Since he was lost in his thoughts, he did not realize that he really made this movement, as if he were bowing his head before the king, and this caused the basket with the 1,000 eggs in it to fall. The eggs all broke and the chickens also fell and died. The sound of the eggs breaking woke him up from his daydream and he saw that he had nothing left, neither eggs nor chickens, neither gold coins nor wool, neither houses nor orchards, nor even a visit to the royal court. There were only broken eggs and the carcasses of chickens.
Likewise, when a person engages too much in imagination, picturing in his mind all kinds of ways in which he can achieve success and prosperity, his thoughts will lead to his ruin.
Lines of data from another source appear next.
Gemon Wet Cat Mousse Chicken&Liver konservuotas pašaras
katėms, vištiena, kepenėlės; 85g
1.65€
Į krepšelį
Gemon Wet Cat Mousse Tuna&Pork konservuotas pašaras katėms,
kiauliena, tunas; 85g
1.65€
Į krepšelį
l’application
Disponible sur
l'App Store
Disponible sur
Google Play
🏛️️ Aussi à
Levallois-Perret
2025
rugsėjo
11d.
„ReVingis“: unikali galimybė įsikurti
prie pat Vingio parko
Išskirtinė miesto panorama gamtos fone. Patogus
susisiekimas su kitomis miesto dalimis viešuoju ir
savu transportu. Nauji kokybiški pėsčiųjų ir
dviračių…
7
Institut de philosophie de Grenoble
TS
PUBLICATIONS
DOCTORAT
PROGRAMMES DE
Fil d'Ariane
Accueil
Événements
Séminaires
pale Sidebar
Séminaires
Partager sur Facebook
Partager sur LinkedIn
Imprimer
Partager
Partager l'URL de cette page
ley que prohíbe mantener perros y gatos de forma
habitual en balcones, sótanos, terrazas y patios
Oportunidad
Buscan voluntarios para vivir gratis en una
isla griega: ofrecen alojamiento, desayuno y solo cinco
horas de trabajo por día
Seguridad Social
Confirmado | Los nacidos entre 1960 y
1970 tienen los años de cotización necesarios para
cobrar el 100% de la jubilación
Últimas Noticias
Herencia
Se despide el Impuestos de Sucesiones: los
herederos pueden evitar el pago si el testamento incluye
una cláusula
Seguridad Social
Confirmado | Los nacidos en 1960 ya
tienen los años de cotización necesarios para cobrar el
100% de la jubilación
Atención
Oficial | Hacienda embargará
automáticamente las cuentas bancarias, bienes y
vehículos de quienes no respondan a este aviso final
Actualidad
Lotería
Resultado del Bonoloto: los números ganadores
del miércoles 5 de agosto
On the contrary, the little joy he has when he imagines the success he thinks he will experience will cause him to lose out on all the goodness and prosperity that was decreed for him on Rosh Hashanah. A person must clearly recognize that all these thoughts are fantasies implanted in his mind by the Satan as a means of causing him to lose the goodness that was destined for him to receive. Therefore, he must banish them from his mind as soon as they arise.
With all this in mind, the Od Yosef Chaim explains the pasuk as follows: “When you build a new house.” This refers to when a person has a new idea pop into his mind of how he will build up wealth and prosperity. “And you shall make a railing for your roof.” This means that these ideas have to be fenced in. They cannot be allowed to overtake a person’s thoughts or to become an obsession. By doing this, one fences in these thoughts so that they cannot take away what was decreed for him. (Thoughts are referred to by Sefarim Hakedoshim as “roofs” because they live in a person’s mind, the top part of the body.) “And you shall not spill blood (damim) in your house.” The word “damim” connotes “dimyonos” (fantasies). Thus, these words mean that one should not allow fantasies to live in his home, as they can cause him to fall and to be left with nothing.